Behind the rhetoric sits something more concrete. Defence Secretary Pete Hegseth has ordered a six-month Pentagon review of American troop deployments across Europe, and officials expect it to call for sharp reductions. For frontline states from the Baltics to Poland, a US drawdown is not a talking point. It is the difference between deterrence and exposure.

Rutte, a former Dutch prime minister who has earned the nickname "the Trump whisperer," leaned into the flattery that has kept the relationship intact. He praised Trump as "the leader of the free world," pointed to Italy's decision to let some 500 US aircraft operate from its bases as proof of European loyalty, and reminded the president that allies have now committed roughly $1 trillion in new spending on his watch.

The 5% question

That spending figure is the heart of Rutte's pitch. At last year's summit in The Hague, NATO members bowed to Trump's central demand and pledged to lift defence and defence-related spending to 5% of GDP within a decade, by 2035 — a target that would have been unthinkable before his return. Washington now wants evidence that the money is real.

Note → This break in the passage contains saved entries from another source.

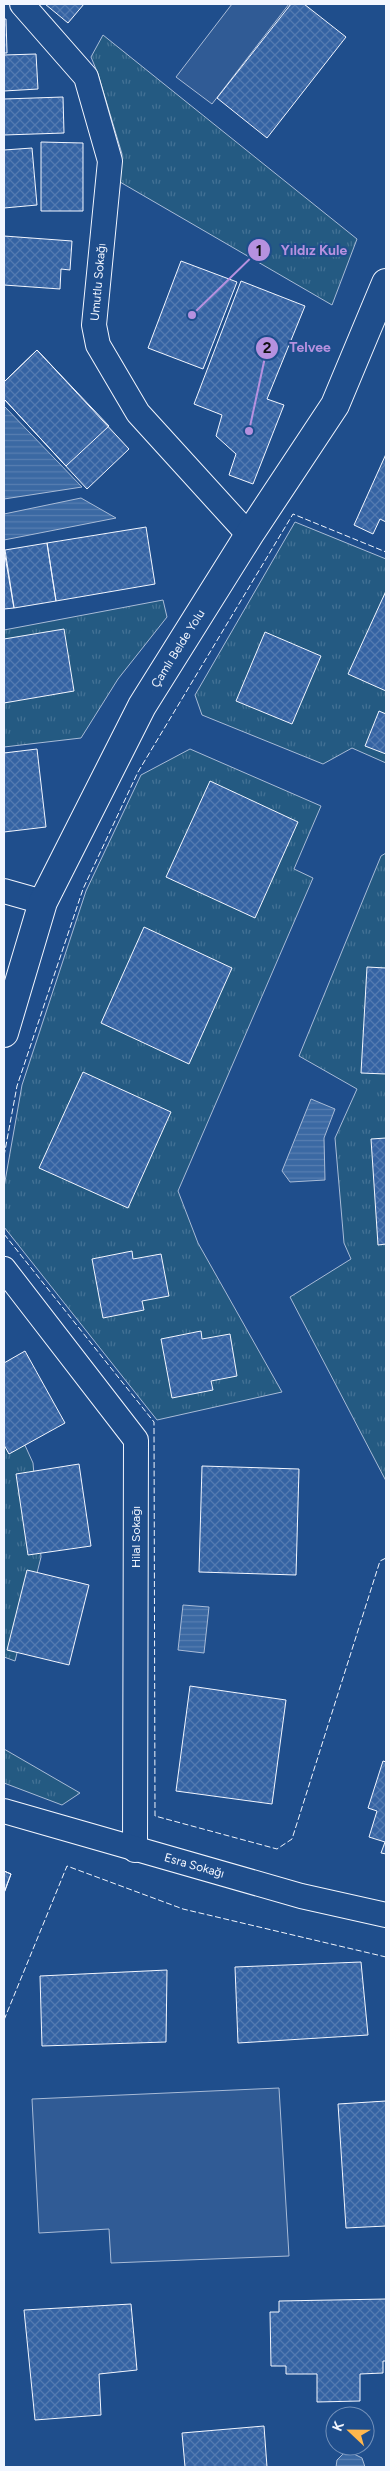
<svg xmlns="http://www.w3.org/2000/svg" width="390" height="2471" viewBox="0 0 390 2471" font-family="Figtree,sans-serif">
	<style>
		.grass { fill: url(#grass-tufts); stroke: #a8bbd7 }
		.parking { fill: #305b95; stroke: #a8bbd7 }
		.water { fill: url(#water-rules); stroke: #a8bbd7 }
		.building { fill: url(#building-cross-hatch); stroke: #f2f6ff }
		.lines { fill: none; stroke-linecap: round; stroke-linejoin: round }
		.street-casing { stroke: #f2f6ff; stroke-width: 26 }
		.secondary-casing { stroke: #f2f6ff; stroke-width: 30 }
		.street { stroke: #1f4e8c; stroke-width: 24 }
		.secondary { stroke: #1f4e8c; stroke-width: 28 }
		.fence { stroke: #f2f6ff; stroke-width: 1; stroke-dasharray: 6 2.5; stroke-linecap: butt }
		.labels { text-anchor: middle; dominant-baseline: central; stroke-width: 4; stroke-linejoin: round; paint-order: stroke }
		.street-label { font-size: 12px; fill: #f2f6ff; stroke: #1f4e8c }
		.leader { fill: none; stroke: #b691df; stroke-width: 2 }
		.callout-dot { fill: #b691df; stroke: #1f4e8c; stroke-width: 2 }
		.mark-label { font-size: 15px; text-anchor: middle; font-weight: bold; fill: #111 }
		.callout-label { font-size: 14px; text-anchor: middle; font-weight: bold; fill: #b691df; stroke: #1f4e8c; stroke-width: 4; stroke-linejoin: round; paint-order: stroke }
	</style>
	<defs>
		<pattern id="grass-tufts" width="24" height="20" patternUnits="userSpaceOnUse" patternTransform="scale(1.25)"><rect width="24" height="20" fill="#245a82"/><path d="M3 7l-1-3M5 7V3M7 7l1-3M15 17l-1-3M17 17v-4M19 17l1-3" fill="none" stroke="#447295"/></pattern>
		<pattern id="water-rules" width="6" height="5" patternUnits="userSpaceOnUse" patternTransform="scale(1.25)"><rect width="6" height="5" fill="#3b69a3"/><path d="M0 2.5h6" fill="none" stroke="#587fb1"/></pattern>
		<pattern id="building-cross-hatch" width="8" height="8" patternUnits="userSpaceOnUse" patternTransform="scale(1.25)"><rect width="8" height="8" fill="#3563a3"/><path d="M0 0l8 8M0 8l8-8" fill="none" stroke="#537ab1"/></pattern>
	</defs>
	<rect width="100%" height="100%" fill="#1f4e8c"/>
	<path class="grass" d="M103,35L357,239L332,305L120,182L122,154L98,74L91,57Z
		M295,522L386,559V763L352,748L323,764L202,715L195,695Z
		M163,600L167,617L118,679L81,738L4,747V630Z
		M190,749L321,806L294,869L313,878L178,1191L198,1243L282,1392L157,1420L4,1227V1187L22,1085L86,891L141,775Z
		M386,853V1481L290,1297L351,1259L344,1243L335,1138L357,1089L299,1056L381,856Z
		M4,1399L33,1463L41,1557L15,1661L4,1657Z
		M4,1749L80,1793L62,1805L4,1783Z"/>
	<path class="parking" d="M232,4H289L212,104L176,77Z
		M279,2088L289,2256L111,2263L109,2229L39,2233L32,2099Z"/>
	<path class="water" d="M4,406L82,487L4,499Z
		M81,498L116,518L4,540V514Z
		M311,1099L335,1109L324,1138L325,1180L290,1182L282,1171Z
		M183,1605L209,1607L204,1653L178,1650Z
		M344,2453L354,2454L362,2458L365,2467H336L337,2460Z"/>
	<path class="building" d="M45,4H84L68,23Z
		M291,4H304L346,37L267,138L217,98Z
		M4,19H6L7,53H4Z
		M36,54L38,89L4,91V55Z
		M63,97L64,133L4,135V99Z
		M41,142L83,143V211H41Z
		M32,148L37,205L4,208V150Z
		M4,236L72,241L70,270L61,269L60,289L4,285Z
		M181,261L237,282L203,369L148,348Z
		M241,281L305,306L267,399L284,405L253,484L229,475L236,454L216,436L222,415L194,404Z
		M37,350L109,426L66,466L4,399V382Z
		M37,350L129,449L87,489L4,399V382Z
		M386,454V522L380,519L373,534L354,525Z
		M146,527L155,584L56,601L47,543Z
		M47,543L56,601L14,608L5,550Z
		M4,550L14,608L4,609Z
		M386,591V691L348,674Z
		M64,629L74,691L4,703V639Z
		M265,632L321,656L292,724L236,701Z
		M379,711L386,714V754L365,746Z
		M37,749L46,827L4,832V753Z
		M210,781L298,822L255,918L166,877Z
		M144,927L232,968L189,1064L101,1023Z
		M367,967L386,968V1074L361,1073Z
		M83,1072L171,1112L128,1208L39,1168Z
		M386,1138V1244L378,1245L371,1139Z
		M132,1251L133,1259L161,1254L169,1296L142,1301L144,1310L103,1318L92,1259Z
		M201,1331L202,1339L230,1334L237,1376L211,1381L213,1390L172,1398L161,1339Z
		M25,1351L65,1423L9,1454L4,1445V1363Z
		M79,1464L91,1546L28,1555L16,1474Z
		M202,1466L299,1469L296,1575L199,1572Z
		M27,1570L89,1585L69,1665L7,1650Z
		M190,1686L286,1700L272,1804L176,1791Z
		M383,1761L386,1762V1854L381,1853L385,1842L369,1837L377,1811L368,1808Z
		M4,1871L11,1874L4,1893Z
		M4,1871L11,1874L4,1893Z
		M361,1962L368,2035L238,2043L235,1967Z
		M167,1970L166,2042L42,2046L40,1976Z
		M386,2101V2226L346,2228L338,2104Z
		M386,2299V2361H383V2373L360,2374V2401L317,2402V2374H286V2366H271L270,2312H279V2301Z
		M131,2304L137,2370L99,2374L101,2415L35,2420L24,2310Z
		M264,2426L267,2467H185L182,2433Z"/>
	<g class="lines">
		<g class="street-casing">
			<g id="street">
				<path d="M22,4L86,77L110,161L94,325L98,345L138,413L249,535"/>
				<path d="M4,891L43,902"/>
				<path d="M4,1269L136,1440L135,1850"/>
				<path id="s1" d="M4,1811L301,1896L386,1915"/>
			</g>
		</g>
		<g class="secondary-casing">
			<g id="secondary">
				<path id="s2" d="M4,1033L43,902L142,706L249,535L335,405L386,283"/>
			</g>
		</g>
		<use href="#street" class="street"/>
		<use href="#secondary" class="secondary"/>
		<path class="fence" d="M4,1156L17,1086L83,889L138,772L293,514L386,552
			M4,1234L154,1422L155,1816L277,1849L292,1839L380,1561L386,1558
			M4,2020L67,1866L183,1909L386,1957"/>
	</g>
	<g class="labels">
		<g class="street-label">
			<text transform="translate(98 282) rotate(-85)">Umutlu Sokağı</text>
			<text stroke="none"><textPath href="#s2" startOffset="424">Çamlı Belde Yolu</textPath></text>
			<text transform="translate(136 1537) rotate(-90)">Hilal Sokağı</text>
			<text stroke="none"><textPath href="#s1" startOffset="198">Esra Sokağı</textPath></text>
		</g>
	</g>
	<path class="leader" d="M192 315L259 250M249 431L267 348"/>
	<g class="callout-dot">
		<circle cx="192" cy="315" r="5"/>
		<circle cx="249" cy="431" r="5"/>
		<circle cx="259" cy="250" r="12"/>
		<circle cx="267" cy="348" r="12"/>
	</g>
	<g class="mark-label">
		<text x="259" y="256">1</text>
		<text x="267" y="353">2</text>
	</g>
	<g class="callout-label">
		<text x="314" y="255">Yıldız Kule</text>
		<text x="310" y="352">Telvee</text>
	</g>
	<rect width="390" height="2471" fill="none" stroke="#f2f6ff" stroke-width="10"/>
	<g transform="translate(350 2431) rotate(292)"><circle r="24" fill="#1f4e8c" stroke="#7391ba"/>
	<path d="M0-4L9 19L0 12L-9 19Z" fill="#ffb74d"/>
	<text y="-8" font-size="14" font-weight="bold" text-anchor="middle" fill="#f2f6ff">K</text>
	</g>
</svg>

For most European governments, 5% is brutal arithmetic. It means cutting elsewhere, borrowing more, or both, at a time when growth is weak and voters are restless. The political bind is plain: spend to keep Trump in the alliance, and risk a backlash at home; hold back, and risk the alliance itself.

Europe's own divisions

Nowhere is that bind sharper than in Prague. In an extraordinary fight over protocol, the Czech constitutional court ordered the government on Wednesday to let President Petr Pavel — a former senior NATO commander and staunch backer of Ukraine — join the delegation to Ankara. Prime Minister Andrej Babiš, a billionaire populist and Trump admirer who returned to office in December on a pledge not to fund Ukraine's weapons, had tried to exclude him. Babiš argued he was better placed to persuade Trump that Prague should not be punished for missing spending targets. The court gave the government until Friday to accredit Pavel; a final ruling on presidential authority will come later.

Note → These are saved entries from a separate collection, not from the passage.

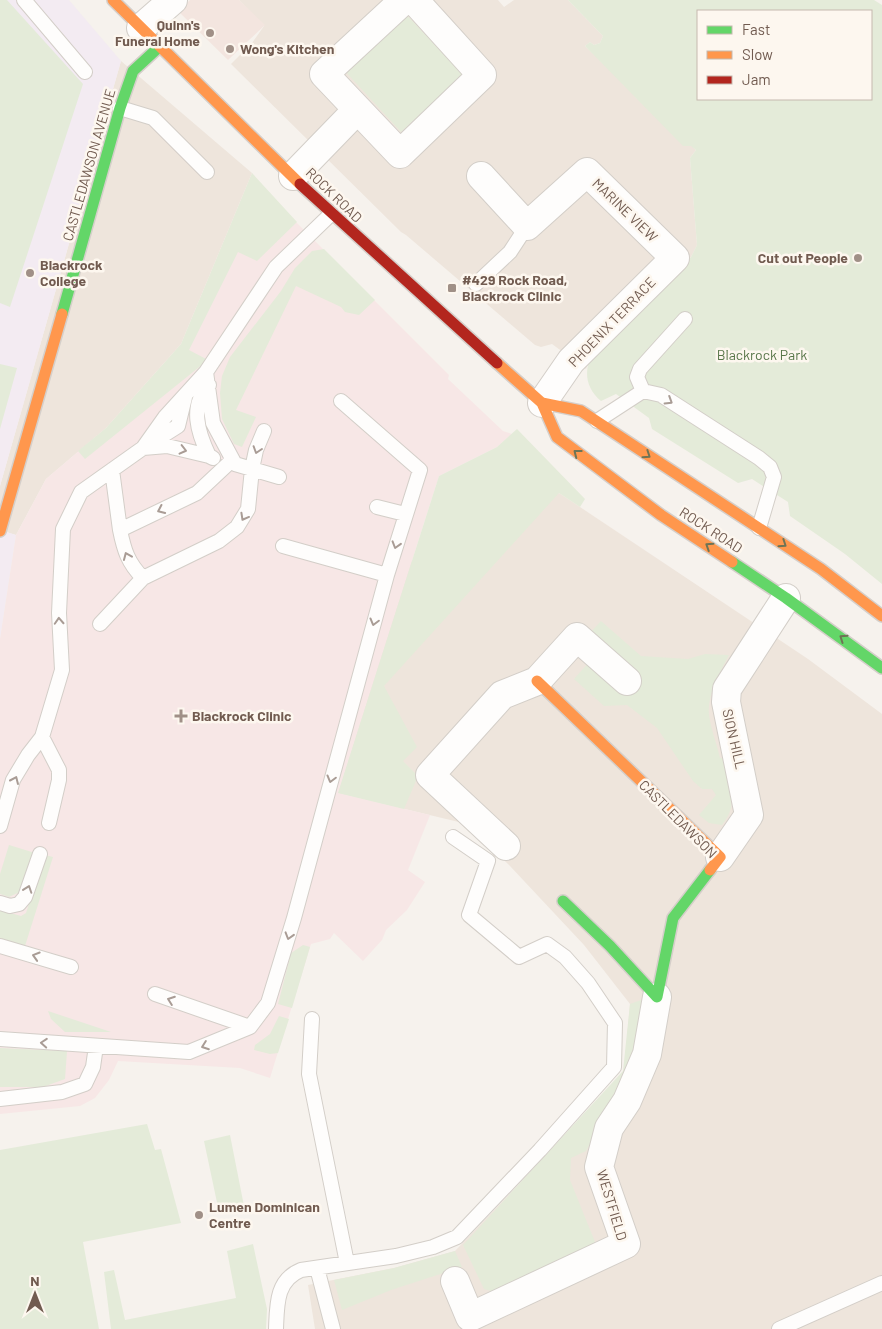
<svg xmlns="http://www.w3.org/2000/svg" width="882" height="1329" viewBox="0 0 882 1329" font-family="Barlow,sans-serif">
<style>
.residential{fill:#eee5dc}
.commercial{fill:#f3e5df}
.education{fill:#f3ebf2}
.medical{fill:#f7e7e6}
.green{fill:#e4ebd9;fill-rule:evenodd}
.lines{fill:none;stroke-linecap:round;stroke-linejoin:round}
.lane-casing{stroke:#d3cec8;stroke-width:16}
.street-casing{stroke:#d3cec8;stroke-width:30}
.fast-casing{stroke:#d5cfca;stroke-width:14}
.slow-casing{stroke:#d5cfca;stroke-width:14}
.jam-casing{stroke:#d5cfca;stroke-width:14}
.lane{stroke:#fefdfc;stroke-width:14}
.street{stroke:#fefdfc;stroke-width:28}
.fast{stroke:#63d668;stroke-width:11}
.slow{stroke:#ff974d;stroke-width:11}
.jam{stroke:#b3261e;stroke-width:11}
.oneway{stroke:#a99c95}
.oneway2{stroke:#6e7455}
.poi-dot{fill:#a09087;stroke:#fdf7ef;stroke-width:2}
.labels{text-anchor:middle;stroke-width:5;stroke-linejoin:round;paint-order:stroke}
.poi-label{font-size:14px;font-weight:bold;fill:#715b50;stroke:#fdf7ef;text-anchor:start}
.street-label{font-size:14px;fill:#715b50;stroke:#fdf7ef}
.park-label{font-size:14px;fill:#587649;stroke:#fdf7ef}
</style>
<rect width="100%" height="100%" fill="#f6f2ed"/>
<path class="residential" d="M239 0H498L504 7 514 0H568L603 36 600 43 594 45 590 42 585 46 696 150 690 158 697 245 691 257 590 358 586 369 552 344 541 347 535 345 406 235 401 232 231 64 252 43 264 26Z
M121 61 252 173 181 344 106 428 46 479 16 535 0 530V486Z
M559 493 808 659 882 714V1329H315L308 1285 394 1268 455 1251 545 1157 624 1071 630 1004 584 945 510 866 467 824 338 793 410 562Z"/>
<path class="commercial" d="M190 0H239L265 25 228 60 178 11Z"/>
<path class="education" d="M0 0H69L121 61 0 486Z
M0 530 16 535 0 639Z"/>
<path class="medical" d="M252 173 270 196 449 375 448 379 503 431 512 434 497 447 439 476 338 793 430 815 408 870 425 882 407 910 386 930 382 940 363 961 334 933 330 939 311 944 270 1078 240 1068 118 1061 109 1080 95 1098 80 1106 0 1114V639L16 535 46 479 106 428 181 344Z"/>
<path class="green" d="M0 0H7L83 84 10 307 0 303Z
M568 0H874L882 5V584L845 554 790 516 788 502 752 479 738 483 652 429 649 418 616 394 601 401C587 389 584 375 590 358L691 257 697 245 690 158 696 150 691 146H683L585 46 590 42 594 45 600 43 603 36ZM698 11H871V99H698Z
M404 12 463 75 401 132 343 69Z
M252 173 297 222 257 261 238 252 189 350 208 360 85 459 78 451 106 428 181 344Z
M324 249 375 300 359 315 345 312 341 307 296 286 236 410 256 417 242 447 234 444 222 419 220 393 222 376 230 357 281 291 295 268 312 251Z
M0 364 17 368 0 429Z
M517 429 585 499 580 507 559 493 384 686 417 747 403 761 418 776 404 809 338 793 439 476 497 447Z
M601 621 641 656 688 659 705 654 729 655C720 672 707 695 709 715 711 730 717 744 720 758H724C729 782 740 804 722 825L709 823 699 815 716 795 712 789H702L693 781 657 728 627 705 604 706 574 679 591 660 589 634Z
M9 845 35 853 22 891 9 897 0 894V874Z
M45 855 53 857 25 946 0 938V910L21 916 26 913Z
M303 945 310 947 292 1008 278 1004 291 953Z
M644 999 633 1061 586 1151 571 1158 570 1180 597 1247 498 1293 484 1289 463 1245 623 1071 630 1004Z
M48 1011 111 1032H65L51 1019Z
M279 1016 289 1019 278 1053 270 1054 254 1050 255 1045 270 1034Z
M0 1048 67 1051 65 1079 43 1087H0Z
M147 1124 155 1150 161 1149 181 1223 83 1242 99 1329H0V1150Z
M230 1135 244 1206 219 1212 204 1141Z
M253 1244 267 1309 266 1329H111L104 1272 114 1270 125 1320 236 1298 227 1251Z
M455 1251 462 1267 391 1290 342 1310 334 1280 394 1268Z"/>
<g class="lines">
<defs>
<path id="lane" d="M24 0 85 72
M120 108 153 118 207 172
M476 284 510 252 527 226
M206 372 213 423 235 464 279 477
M209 385C189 406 198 433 209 456L213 458
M643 391 637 377 640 369 685 319
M597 421 643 391 661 395 759 458 770 467 774 477 759 528
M148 445 178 426 185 397
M143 448 165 417 206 372 276 267 331 214
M112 470 120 530 197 493 229 463
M377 507 405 514
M120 530C124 550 128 563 143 578
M283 546 387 575
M100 624 143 578 219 541 237 527 248 509 252 469 256 450 264 431
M42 737 59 770V780L49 823
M0 826 13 780 28 755 42 737 62 670 59 613 63 529 81 492 143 448 167 446 209 456
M0 903 10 906 19 904 25 897 40 854
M0 946 71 967
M155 994 250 1027
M312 1019 309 1074 347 1263
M0 1039 189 1052 250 1027 268 1003 294 918 387 575 420 470 341 401
M0 1099 62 1092 85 1084 93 1067 96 1046
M317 1268 333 1329
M276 1329C277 1305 276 1280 301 1270L396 1256 433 1247 457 1237 540 1150 614 1067 615 1023 588 983 565 957 547 944 519 957 469 915 488 861 453 837
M779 1329 882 1283"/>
<path id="street" d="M404 0 324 74 400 154 482 75 414 0
M141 28 173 0
M293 176 357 110
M481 176 527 226 587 172 675 258 571 361 542 403
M506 846 430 775 502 695 537 681 577 637 627 681
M720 857 749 815 726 702 727 689 786 598
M455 1281 470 1317 626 1244 599 1167 609 1128 627 1101 647 1054 657 997"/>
<path id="fast" d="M62 314 120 108 133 71 159 47
M732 562 786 598 882 668
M563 901 610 946 657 997 673 918 710 870"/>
<path id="slow" d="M113 0 300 184
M497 363 542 403 557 437 661 515 732 562
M542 403 581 411 821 569 882 616
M0 531 62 314
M537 681 720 857 710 870"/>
<path id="jam" d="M300 184 497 363"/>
</defs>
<use href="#lane" class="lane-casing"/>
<use href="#street" class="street-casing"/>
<use href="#fast" class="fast-casing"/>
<use href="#slow" class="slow-casing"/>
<use href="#jam" class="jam-casing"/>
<use href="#lane" class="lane"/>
<use href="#street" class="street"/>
<use href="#fast" class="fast"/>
<use href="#slow" class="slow"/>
<use href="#jam" class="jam"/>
</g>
<defs><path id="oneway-chevron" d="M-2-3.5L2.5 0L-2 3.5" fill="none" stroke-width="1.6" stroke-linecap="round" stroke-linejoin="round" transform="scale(1.25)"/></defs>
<g class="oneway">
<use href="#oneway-chevron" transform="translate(669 401) rotate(32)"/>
<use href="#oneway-chevron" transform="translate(183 450) rotate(14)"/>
<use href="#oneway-chevron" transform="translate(257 450) rotate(108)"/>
<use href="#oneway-chevron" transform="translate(161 510) rotate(155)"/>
<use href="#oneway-chevron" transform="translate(244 517) rotate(119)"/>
<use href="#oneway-chevron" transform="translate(396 545) rotate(107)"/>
<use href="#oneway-chevron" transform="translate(127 556) rotate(-113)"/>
<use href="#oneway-chevron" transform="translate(59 621) rotate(-93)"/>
<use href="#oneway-chevron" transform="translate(374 622) rotate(105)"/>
<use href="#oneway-chevron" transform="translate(331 779) rotate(105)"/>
<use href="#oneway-chevron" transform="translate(15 780) rotate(-66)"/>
<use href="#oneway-chevron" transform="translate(28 889) rotate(-71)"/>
<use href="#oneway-chevron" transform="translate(289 936) rotate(107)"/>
<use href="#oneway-chevron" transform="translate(36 956) rotate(-163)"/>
<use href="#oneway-chevron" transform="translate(171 1000) rotate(-160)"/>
<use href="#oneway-chevron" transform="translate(44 1043) rotate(-176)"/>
<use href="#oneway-chevron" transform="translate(205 1046) rotate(160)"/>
</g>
<g class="oneway2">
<use href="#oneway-chevron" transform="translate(577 453) rotate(-142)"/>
<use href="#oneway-chevron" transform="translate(647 455) rotate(34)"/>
<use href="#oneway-chevron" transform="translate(783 544) rotate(34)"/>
<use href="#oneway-chevron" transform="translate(709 546) rotate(-147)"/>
<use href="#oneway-chevron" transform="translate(843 638) rotate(-145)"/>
</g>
<g class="poi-dot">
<circle cx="210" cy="33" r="5"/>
<circle cx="230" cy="49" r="5"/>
<circle cx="858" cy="258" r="5"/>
<circle cx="30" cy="273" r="5"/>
<rect x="447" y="283" width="10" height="10" rx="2.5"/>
<path d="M178.5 708.5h5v5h5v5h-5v5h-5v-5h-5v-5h5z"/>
<circle cx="199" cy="1215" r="5"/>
</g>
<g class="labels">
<g class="poi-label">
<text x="200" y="30" text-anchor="end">Quinn's<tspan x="200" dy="16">Funeral Home</tspan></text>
<text x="240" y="54">Wong's Kitchen</text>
<text x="848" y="263" text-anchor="end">Cut out People</text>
<text x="40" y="270">Blackrock<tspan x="40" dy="16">College</tspan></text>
<text x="462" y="285">#429 Rock Road,<tspan x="462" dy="16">Blackrock Clinic</tspan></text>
<text x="192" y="721">Blackrock Clinic</text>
<text x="209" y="1212">Lumen Dominican<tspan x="209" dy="16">Centre</tspan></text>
</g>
<g class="street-label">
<text transform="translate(89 165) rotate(-74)" y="5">CASTLEDAWSON AVENUE</text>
<text transform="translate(334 195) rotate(44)" y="5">ROCK ROAD</text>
<text transform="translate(625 210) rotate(44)" y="5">MARINE VIEW</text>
<text transform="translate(612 322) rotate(-46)" y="5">PHOENIX TERRACE</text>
<text transform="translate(711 530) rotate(33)" y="5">ROCK ROAD</text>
<text transform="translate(734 739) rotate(77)" y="5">SION HILL</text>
<text transform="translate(678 819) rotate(45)" y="5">CASTLEDAWSON</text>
<text transform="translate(612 1205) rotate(73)" y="5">WESTFIELD</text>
</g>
<g class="park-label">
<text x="762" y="360">Blackrock Park</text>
</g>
</g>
<rect x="697" y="10" width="175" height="90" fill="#fdf7ef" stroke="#c5b9af"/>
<rect x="707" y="26" width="25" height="8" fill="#63d668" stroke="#c5b9af"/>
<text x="742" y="35" font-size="15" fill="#715b50">Fast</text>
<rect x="707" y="51" width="25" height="8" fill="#ff974d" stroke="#c5b9af"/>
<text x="742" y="60" font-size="15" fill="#715b50">Slow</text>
<rect x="707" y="76" width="25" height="8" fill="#b3261e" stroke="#c5b9af"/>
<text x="742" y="85" font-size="15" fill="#715b50">Jam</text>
<g transform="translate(35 1294)" stroke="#fdf7ef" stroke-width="4" paint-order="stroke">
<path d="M0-4L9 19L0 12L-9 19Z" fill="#715b50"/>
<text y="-8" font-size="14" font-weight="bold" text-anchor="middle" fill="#715b50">N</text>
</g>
</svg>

The squabble is small, but the signal is not. Pavel has led Czech delegations at 19 of the last 20 summits. That two leaders of one mid-sized member would go to court over a single seat shows how the Trump era is rearranging European politics — separating those who want to manage the president from those who want to outlast him.

What This Means

Ankara will not settle the deeper question, which is no longer how much Europe spends but whether it can defend itself if Washington steps back. Rutte's charm can buy time and keep Trump in the room. It cannot make European armies bigger, faster, or more coordinated overnight. The summit's real test is whether Europe uses the breathing space its spending pledges have bought to build genuine capability — or whether it spends the next two weeks, and the years after, simply managing the mood of one man.